Davide Fecarotti - Roya
Born in Palermo in 1997, Davide Fecarotti decided to leave Sicily at the page of 19 to study photography at the École Supérieure des Arts de Saint-Luc Tournai in Belgium, where he obtained his degree this past June. He’s currently based in Arles, France, and will be embarking on his master’s degree at L’école Nationale de la Photo.
Davide finds inspiration in hidden stories that live in small bookshops, and spends his time leafing through books from Mack Books, Void, or Witti Kiwy editions to discover more of his current generation’s photography. Photographers such as Gregory Halpern, Adam Bromberg, Oliver Chanarin, and pioneers like Evelyn Hofer and Walker Evans continue to influence his practice.
His series Roya began in April 2020 when he and his professor followed the news of an exceptional storm that had hit and destroyed a large part of the territory. Roya is a 59 km long river that runs through France and Italy, divided between the Maritime Alps. The river rises in the mountains of Tende and flows into the Mediterranean Sea, the Ligurian Sea. In 2020, storm Alex brought heavy rain and cataclysmic flooding to the mountainous region of the Roya Valley. The flooding from the river destroyed buildings, bridges, roads, and isolated villages.
"Roya is transformed,” is one of the sentences that a man repeated to Davide before taking him to walk along the river bed. From Breil-sur-Roya to Tende, Davide wanted to walk along the river to observe its metamorphosis. Davide writes, “I wanted to understand how the masses of stone imposed themselves on my path, in an attempt to try to analyse them and give them another shape. The storm left scars in its path, the remains of houses, machinery and scrap metal that also imposed themselves, leaving a trace of the storm.” Davide was particularly attracted to the river’s hypnotizing pink and turquoise colours, and its rushing noise that filled the scenery. Sometimes, he would stop to look at its simple flow, reflecting on the position of man in relation to nature. Davide felt small as he sank to the river’s edge, “immersed in the mountains that made a magnetic sound, urging me to keep walking.”
In the whole series of images, Davide wanted to only focus on three figures who accompanied him on his during like Cahterine Gros, founder of Roya Citoyenne and a fundamental figure of his journey. Davide would spend the first hours of the morning and the last of the evening talking with Catherine about all her past projects, listening to her filled him up, he writes, “I knew that each time she tackled a new subject, my vision of the valley changed.”

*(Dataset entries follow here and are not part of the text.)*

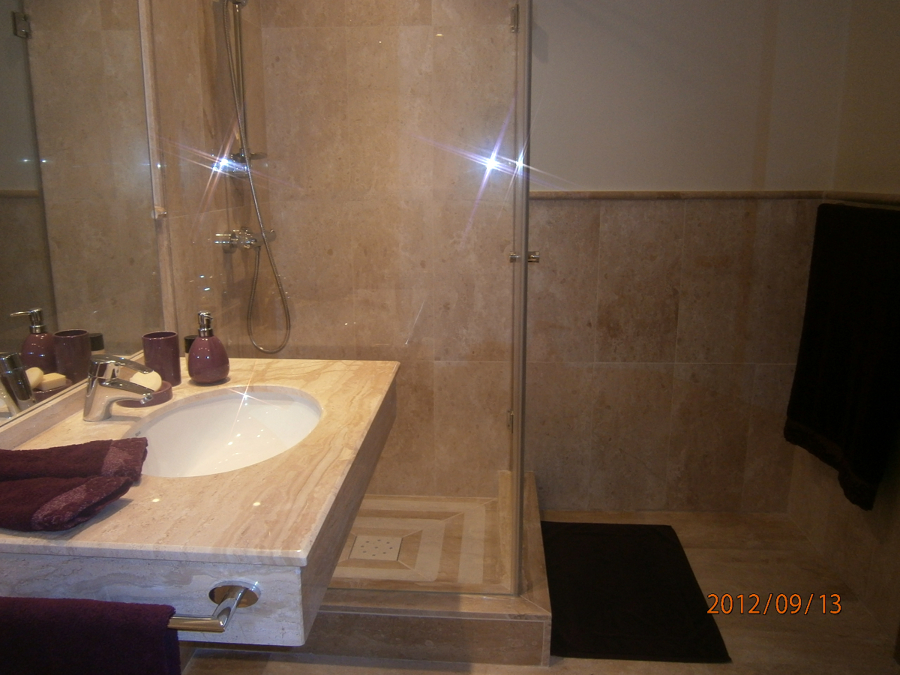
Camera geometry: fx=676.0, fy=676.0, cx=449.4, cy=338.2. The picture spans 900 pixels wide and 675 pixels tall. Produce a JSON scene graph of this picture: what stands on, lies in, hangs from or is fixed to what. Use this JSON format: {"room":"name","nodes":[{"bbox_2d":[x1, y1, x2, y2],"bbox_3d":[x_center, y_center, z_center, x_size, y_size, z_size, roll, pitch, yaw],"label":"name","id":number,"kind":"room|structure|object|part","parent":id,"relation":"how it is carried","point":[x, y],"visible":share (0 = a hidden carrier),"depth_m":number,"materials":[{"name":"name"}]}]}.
{"room":"bathroom","nodes":[
{"label":"bathroom","id":0,"kind":"room"},
{"bbox_2d":[0,1,268,441],"bbox_3d":[-0.833,-0.110,0.991,0.122,2.431,3.165,1,13,4],"label":"left wall","id":1,"kind":"structure","parent":0,"point":[166,36],"depth_m":1.98,"materials":[{"name":"beige"}]},
{"bbox_2d":[0,1,162,423],"bbox_3d":[-0.811,-0.408,1.048,0.008,1.120,1.302,1,13,4],"label":"mirror","id":2,"kind":"object","parent":1,"relation":"attached to","point":[15,44],"visible":0.99,"depth_m":1.39,"materials":[{"name":"mirror"}]},
{"bbox_2d":[0,355,398,644],"bbox_3d":[-0.477,0.233,1.382,0.641,0.190,0.969,1,13,4],"label":"vanity counter","id":3,"kind":"object","parent":1,"relation":"attached to","point":[325,399],"visible":0.72,"depth_m":1.03,"materials":[{"name":"stone"}]},
{"bbox_2d":[0,473,133,532],"bbox_3d":[-0.611,0.229,0.984,0.251,0.033,0.141,1,13,4],"label":"folded towel","id":4,"kind":"object","parent":3,"relation":"on","point":[101,492],"visible":0.99,"depth_m":0.96,"materials":[{"name":"red fabric"}]},
{"bbox_2d":[0,437,148,484],"bbox_3d":[-0.633,0.199,1.075,0.273,0.054,0.123,-3,13,-13],"label":"hand towel","id":5,"kind":"object","parent":3,"relation":"on","point":[81,460],"visible":0.97,"depth_m":1.05,"materials":[{"name":"red fabric"}]},
{"bbox_2d":[83,354,159,419],"bbox_3d":[-0.657,0.094,1.354,0.155,0.130,0.057,1,13,4],"label":"faucet","id":6,"kind":"object","parent":3,"relation":"on","point":[123,382],"visible":0.99,"depth_m":1.34,"materials":[{"name":"silver metal"}]},
{"bbox_2d":[115,380,172,408],"bbox_3d":[-0.671,0.123,1.491,0.116,0.025,0.120,1,13,4],"label":"soap dish","id":7,"kind":"object","parent":3,"relation":"on","point":[166,390],"visible":0.39,"depth_m":1.46,"materials":[{"name":"ceramic"}]},
{"bbox_2d":[130,369,161,391],"bbox_3d":[-0.687,0.096,1.521,0.063,0.042,0.067,-4,13,-17],"label":"soap bar","id":8,"kind":"object","parent":7,"relation":"on","point":[153,384],"visible":0.59,"depth_m":1.50,"materials":[{"name":"beige"}]},
{"bbox_2d":[142,331,181,385],"bbox_3d":[-0.679,0.049,1.598,0.082,0.120,0.082,1,13,4],"label":"cup","id":9,"kind":"object","parent":3,"relation":"on","point":[177,356],"visible":0.86,"depth_m":1.57,"materials":[{"name":"ceramic"}]},
{"bbox_2d":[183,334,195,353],"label":"black cup","id":10,"kind":"object","parent":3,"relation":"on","point":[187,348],"visible":0.22,"depth_m":1.71,"materials":[{"name":"black"}]},
{"bbox_2d":[186,310,230,384],"bbox_3d":[-0.576,0.018,1.606,0.093,0.172,0.094,-9,16,-35],"label":"soap dispenser","id":11,"kind":"object","parent":3,"relation":"on","point":[194,356],"visible":1,"depth_m":1.58,"materials":[{"name":"purple ceramic"}]},
{"bbox_2d":[166,580,260,632],"bbox_3d":[-0.435,0.371,0.922,0.368,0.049,0.063,1,13,4],"label":"towel bar","id":12,"kind":"object","parent":3,"relation":"attached to","point":[220,602],"visible":0.49,"depth_m":0.91,"materials":[{"name":"silver metal"}]},
{"bbox_2d":[0,597,182,674],"bbox_3d":[-0.528,0.537,0.916,0.333,0.402,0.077,1,13,4],"label":"purple towel","id":13,"kind":"object","parent":12,"relation":"hanging from","point":[101,619],"visible":0.99,"depth_m":0.86,"materials":[{"name":"purple fabric"}]},
{"bbox_2d":[127,388,321,477],"bbox_3d":[-0.446,0.254,1.398,0.374,0.146,0.490,1,13,4],"label":"sink","id":14,"kind":"object","parent":3,"relation":"in","point":[263,413],"visible":0.65,"depth_m":1.56,"materials":[{"name":"white ceramic"}]},
{"bbox_2d":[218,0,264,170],"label":"shower rail","id":15,"kind":"object","parent":1,"relation":"attached to","point":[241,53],"visible":0.9,"depth_m":2.15,"materials":[{"name":"silver metal"}]},
{"bbox_2d":[214,227,275,253],"bbox_3d":[-0.649,-0.328,2.237,0.147,0.073,0.236,1,13,4],"label":"shower valve","id":16,"kind":"object","parent":1,"relation":"attached to","point":[248,237],"visible":0.8,"depth_m":2.20,"materials":[{"name":"silver metal"}]},
{"bbox_2d":[218,0,291,356],"bbox_3d":[-0.620,-0.555,2.184,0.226,1.242,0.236,1,13,4],"label":"shower hose","id":17,"kind":"object","parent":1,"relation":"attached to","point":[224,23],"visible":0.96,"depth_m":2.19,"materials":[{"name":"silver metal"}]},
{"bbox_2d":[175,504,899,674],"bbox_3d":[0.189,1.107,1.220,2.488,0.104,3.463,1,13,4],"label":"floor","id":18,"kind":"structure","parent":0,"point":[414,672],"depth_m":2.04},
{"bbox_2d":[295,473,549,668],"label":"shower base","id":19,"kind":"object","parent":18,"relation":"on","point":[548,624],"visible":0.55,"depth_m":1.94,"materials":[{"name":"beige"}]},
{"bbox_2d":[165,0,528,603],"bbox_3d":[-0.286,-0.221,1.790,0.966,1.966,0.039,1,13,4],"label":"glass shower panel","id":20,"kind":"object","parent":19,"relation":"on","point":[520,271],"visible":0.84,"depth_m":1.77,"materials":[{"name":"clear glass"}]},
{"bbox_2d":[348,535,401,561],"bbox_3d":[-0.256,0.724,2.344,0.163,0.005,0.147,1,13,4],"label":"shower drain","id":21,"kind":"object","parent":19,"relation":"in","point":[382,543],"visible":0.94,"depth_m":2.33,"materials":[{"name":"beige stone"}]},
{"bbox_2d":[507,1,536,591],"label":"glass shower door","id":22,"kind":"structure","parent":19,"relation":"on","point":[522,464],"depth_m":1.80,"materials":[{"name":"clear glass"}]},
{"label":"hinge","id":23,"kind":"part","parent":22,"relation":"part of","materials":[{"name":"silver metal"}]},
{"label":"hinge","id":24,"kind":"part","parent":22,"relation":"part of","materials":[{"name":"silver metal"}]},
{"bbox_3d":[0.200,-0.223,1.843,0.066,0.036,0.043,1,13,4],"label":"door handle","id":25,"kind":"part","parent":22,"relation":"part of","materials":[{"name":"silver metal"}]},
{"bbox_2d":[543,522,730,663],"bbox_3d":[0.562,0.809,2.252,0.515,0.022,0.746,1,13,4],"label":"bath mat","id":26,"kind":"object","parent":18,"relation":"on","point":[662,539],"visible":0.97,"depth_m":2.16,"materials":[{"name":"black carpet"}]},
{"bbox_2d":[241,0,849,517],"bbox_3d":[0.322,-0.502,2.567,2.186,2.447,0.127,1,13,4],"label":"back wall","id":27,"kind":"structure","parent":0,"point":[723,369],"depth_m":2.52,"materials":[{"name":"beige"}]},
{"bbox_2d":[533,189,824,199],"bbox_3d":[0.804,-0.518,2.449,0.973,0.032,0.031,1,13,4],"label":"wall trim","id":28,"kind":"structure","parent":27,"relation":"attached to","point":[539,193],"depth_m":2.44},
{"bbox_2d":[785,0,899,651],"bbox_3d":[1.348,-0.140,1.070,0.118,2.445,2.935,1,13,4],"label":"right wall","id":29,"kind":"structure","parent":0,"point":[858,537],"depth_m":2.15,"materials":[{"name":"beige paint"}]},
{"bbox_2d":[787,201,899,510],"bbox_3d":[1.238,0.018,2.099,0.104,0.864,0.596,1,13,4],"label":"dark towel","id":30,"kind":"object","parent":29,"relation":"attached to","point":[887,216],"visible":0.98,"depth_m":2.03,"materials":[{"name":"fabric"}]},
{"bbox_2d":[820,191,899,207],"bbox_3d":[1.306,-0.358,1.783,0.038,0.039,1.164,1,13,4],"label":"wall trim","id":31,"kind":"object","parent":29,"relation":"attached to","point":[869,197],"visible":0.66,"depth_m":2.12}
]}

Catherine Gros, along with other activists, has been a key figure in supporting the rights of migrants who, in previous years, have crossed the mountains in search of "Paris". With this in mind, Davide went out every day aware that like the river, the movement of the region was in constant flow. As he tried to dig deeper and deeper, he came across the issue of "bridge". During Davide’s journey, he was confronted with broken roads or collapsed bridges, which forced him to change direction or find another route to take. In turn, he started to question himself and documented this helplessness of "not being able to cross.” However, Davide was relieved when he was able to find other ways as he studied and followed the river. This feeling of reconstruction and inability to cross a bridge plagued Davide throughout his trip, in his final remark, Davide notes, “I would come home at night with swollen legs but looking at my photos I felt like I was reconstructing a small part of that river.”